Importance of Attentive Reservoir Surveillance and Immediate Response in:

Commingled Completion to Maximize Recovery

Reservoir Surveillance is a dynamic activity of monitoring reservoir inflow and wells performance, including production and injection wells, through different tools and techniques. Several factors can provide a direct or indirect indication of well performance including, pressure, temperature, water rate, and the most important is the oil rate. The tools that may be used to facilitate surveillance activity range from sensors that might be attached to the wells to tools that might be run in wellbores beside the required software that manage or provide the interpretation of the required information. The second part of the surveillance would be the reaction from the team and the decision to execute a specific job to overcome a certain issue or to prevent its occurrence if the team would be adequately proactive.

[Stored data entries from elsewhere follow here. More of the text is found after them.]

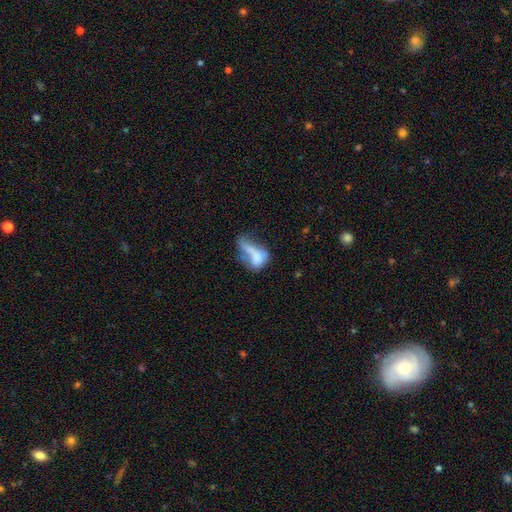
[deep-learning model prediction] Smooth or featured?
  - smooth: 56% *
  - featured or disk: 33%
  - star or artifact: 11%
How rounded?
  - in between: 77% *
  - round: 13%
  - cigar-shaped: 10%
Merging?
  - major disturbance: 35% *
  - merger: 31%
  - none: 18%
  - minor disturbance: 16%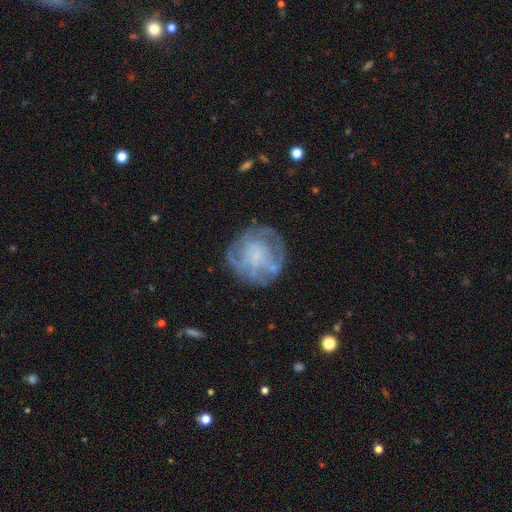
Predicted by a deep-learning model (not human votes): Smooth or featured: featured or disk — 63% (smooth — 28%)
Edge-on disk: no — 97% (yes — 3%)
Bar: no — 77% (weak — 19%)
Spiral arms: yes — 59% (no — 41%)
Bulge size: none — 42% (small — 32%)
Merging: none — 68% (minor disturbance — 18%)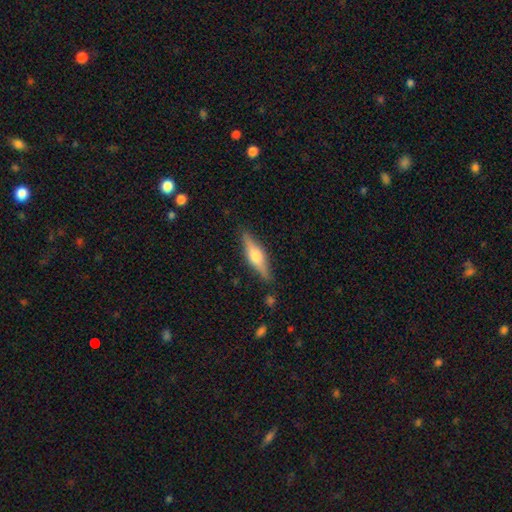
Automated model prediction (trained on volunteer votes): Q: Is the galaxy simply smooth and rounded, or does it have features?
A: featured or disk — 58%.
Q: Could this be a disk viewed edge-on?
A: yes — 94%.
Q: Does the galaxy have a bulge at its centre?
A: rounded — 91%.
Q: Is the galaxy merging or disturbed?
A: none — 86%.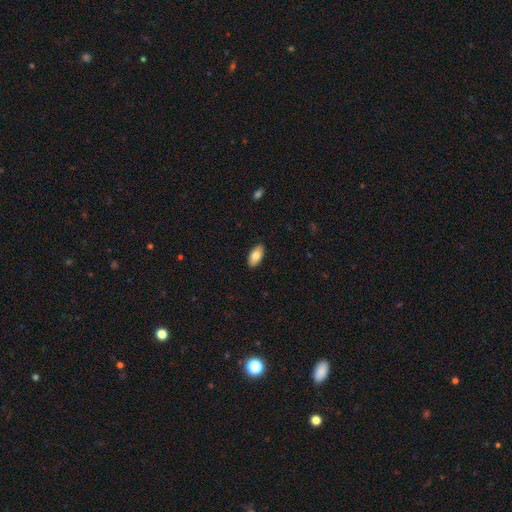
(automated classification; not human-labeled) A smooth galaxy with no disk features (82%) that is in between round and cigar-shaped (94%).

Vote fractions:
- Smooth or featured? smooth: 82% / featured or disk: 11% / star or artifact: 6%
- How rounded? in between: 94% / cigar-shaped: 4% / round: 2%
- Merging? none: 89% / minor disturbance: 8% / major disturbance: 2% / merger: 1%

Reservoir Background Zubair reservoir is a lower cretaceous formation which is one of the main producing reservoirs in the south of Iraq, Figure (1). It is comprised of oil bearing sandstone interbedded with shale sequences with different extension and connectivity between the layers. Some of these shale layers are totally impermeable; therefore, they divide the reservoir in three major units with different formation quality and oil properties: A, B, and C units. Units A and C has similar quality and oil properties (API = 24), while unit B has lighter oil of 32 API and located in the middle of the units A and C. Moreover, oil reserve in unit B was estimated to be 72% of the total reserve in Zubair reservoir, whereas unit A was estimated to have 12 % and the remaining 16% in unit C. Reservoir and aquifer connectivity were observed to be relatively poor in units A and C while this weak aquifer support totally disappeared in unit B.

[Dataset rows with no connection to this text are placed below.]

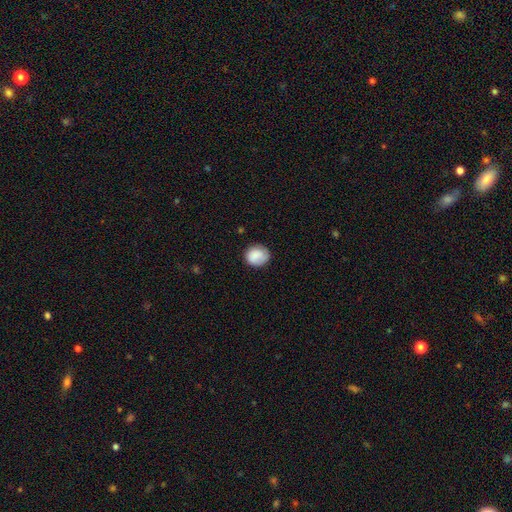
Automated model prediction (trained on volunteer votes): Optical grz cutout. It shows a smooth galaxy with no disk features (83%) that is round (79%). Merging: none (77%).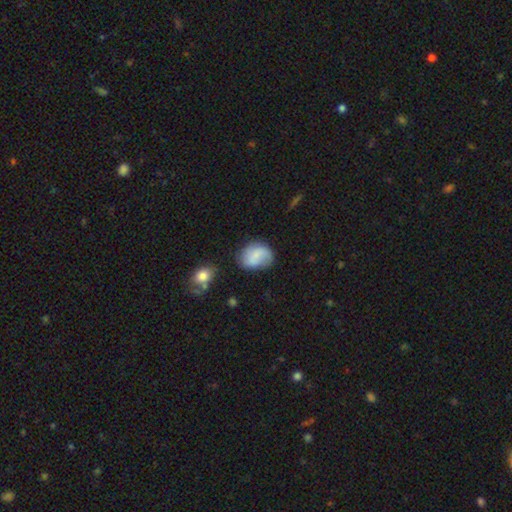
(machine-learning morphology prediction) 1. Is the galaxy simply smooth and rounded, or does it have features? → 67% smooth, 25% featured or disk, 8% star or artifact.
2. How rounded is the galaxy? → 57% in between, 42% round, 1% cigar-shaped.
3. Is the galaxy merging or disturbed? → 58% none, 27% minor disturbance, 10% major disturbance, 5% merger.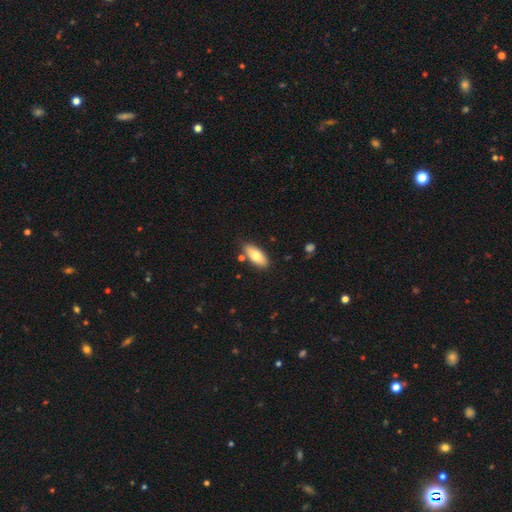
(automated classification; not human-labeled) Smooth or featured: smooth — 73% (featured or disk — 20%)
How rounded: in between — 85% (cigar-shaped — 12%)
Merging: none — 82% (minor disturbance — 11%)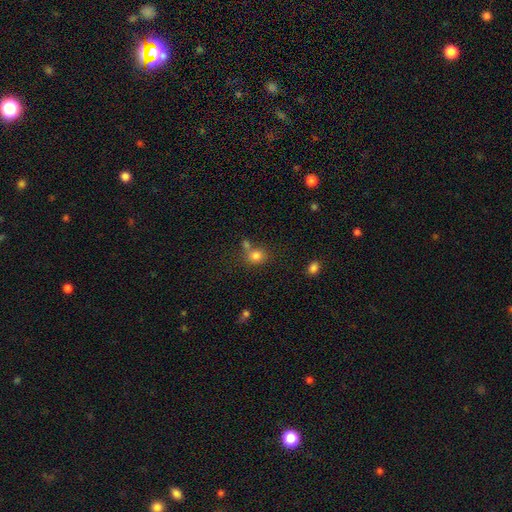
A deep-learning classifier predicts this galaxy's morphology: A smooth galaxy with no disk features (80%) that is round (71%).

Vote fractions:
- Smooth or featured? smooth: 80% / star or artifact: 13% / featured or disk: 8%
- How rounded? round: 71% / in between: 28% / cigar-shaped: 1%
- Merging? none: 56% / merger: 28% / minor disturbance: 12% / major disturbance: 5%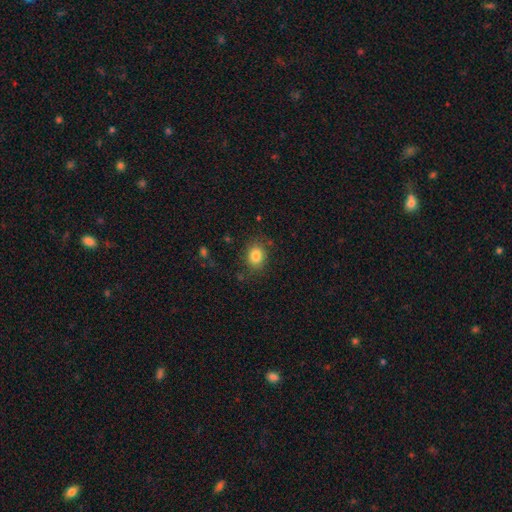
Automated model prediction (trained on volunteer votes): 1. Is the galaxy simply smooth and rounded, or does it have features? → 83% smooth, 10% star or artifact, 7% featured or disk.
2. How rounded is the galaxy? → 52% round, 47% in between, 1% cigar-shaped.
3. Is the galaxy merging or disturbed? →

Figure 1 - Geological Sequence of South of Iraq


Reservoir Development The early development plan for this reservoir proposed drilling vertical wells to initiate oil production. The first three-production wells were drilled about 40 years ago, whereas the main drilling campaign to totally develop the reservoir was started in 2011. This campaign included drilling 20 production wells in the crest of the reservoir and targeted all the three major sandstone units. However, the main target was to produce unit B and commingle the other units if their formation quality and oil saturation were found to be profitable. All the 20 vertical production wells were cased and production was initiated after performing perforation jobs with no need for any stimulation treatment or artificial lift techniques.

Wells Performance and Production Sustainability The new drilled wells within the new campaign were all perforated in unit B while some of them also have unit A or C or both depending on formation quality and oil content. When the production was started, the majority of the wells have a daily oil production ranging from 2 to 5 KBD with no production of the associated water. This performance continued for a couple of years before some wells have severe decline in the production and a rapid depletion in the reservoir pressure. Over time, few wells went cease and all the attempts of bringing them back to production did not succeed. Using the production logging tools showed that the highest depletion in the pressure occurred in the unit B while the other units have a pressure close to the initial reservoir pressure. Figure (2) shows zonal oil production for all the units in well-X6 and well-X19.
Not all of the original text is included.